Sektor otomotif di Cina mungkin dikritik karena memiliki terlalu banyak merek mobil yang melayani pasar yang tidak cukup, namun tren yang serupa juga terjadi di AS. Pada satu dekade yang lalu, Tesla belum sepenuhnya mendominasi pasar mobil listrik. Banyak yang meragukan kemampuan Model 3 dan model di atasnya. Meskipun begitu, para investor, insinyur otomotif, dan penggemar sains berusaha untuk menciptakan mobil listrik revolusioner. Hal tersebut menghasilkan beberapa proyek menarik seperti Coda, SF Motors, dan Fisker, namun juga menghadirkan kegagalan, salah satunya adalah Byton.

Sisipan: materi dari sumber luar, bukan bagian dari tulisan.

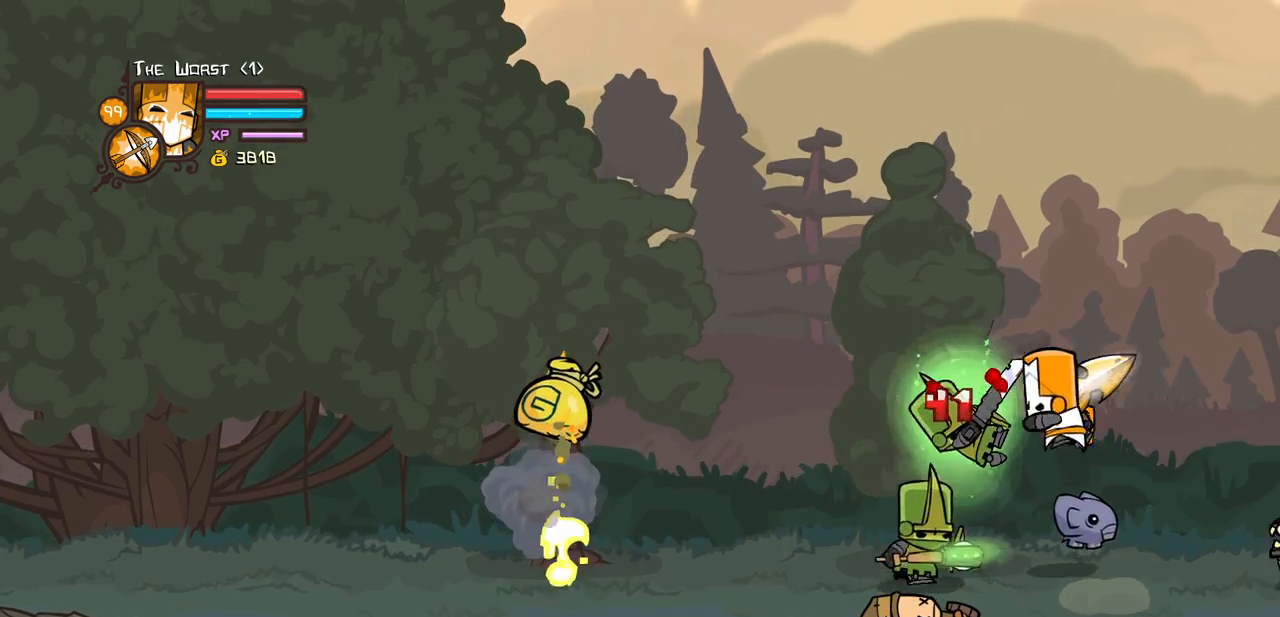
{"keys": ["heavy"], "events": [[50, "heavy", "down"], [150, "light", "up"], [234, "left", "up"], [334, "heavy", "up"], [384, "heavy", "down"]]}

Byton, perusahaan rintisan asal Cina dengan kantor pusat di Amerika, memiliki potensi besar untuk meramaikan pasar mobil listrik. Namun, perusahaan tersebut gagal sebelum mobil produksinya, M-Byte, dapat masuk ke pasar. Konsep sedan K-Byte Byton masih dapat dilihat di beberapa tempat, meskipun kondisinya kurang terawat dan tidak pernah beroperasi sebagai prototipe yang berfungsi.
Kehancuran Byton meninggalkan banyak pertanyaan terkait masa depan mobil listrik, seperti apakah pencapaian Byton bisa membuka jalan bagi produsen mobil Cina lainnya di AS atau apakah Tesla akan tetap mendominasi pasar EV. Kehadiran K-Byte dan M-Byte dari Byton menunjukkan tren layar lebar di mobil menjadi hal yang lumrah, bahkan di produsen mobil saat ini. Namun, kegagalan Byton juga menunjukkan bahwa bukan hanya inovasi teknologi yang penting, tetapi juga faktor-faktor lain seperti kebijakan perdagangan internasional.
Seiring dengan pertumbuhan industri mobil listrik, cerita Byton menjadi sebuah pelajaran berharga. Meskipun masa depannya tidak terlalu cerah, upaya mereka tetap berkontribusi pada perkembangan teknologi mobil listrik saat ini.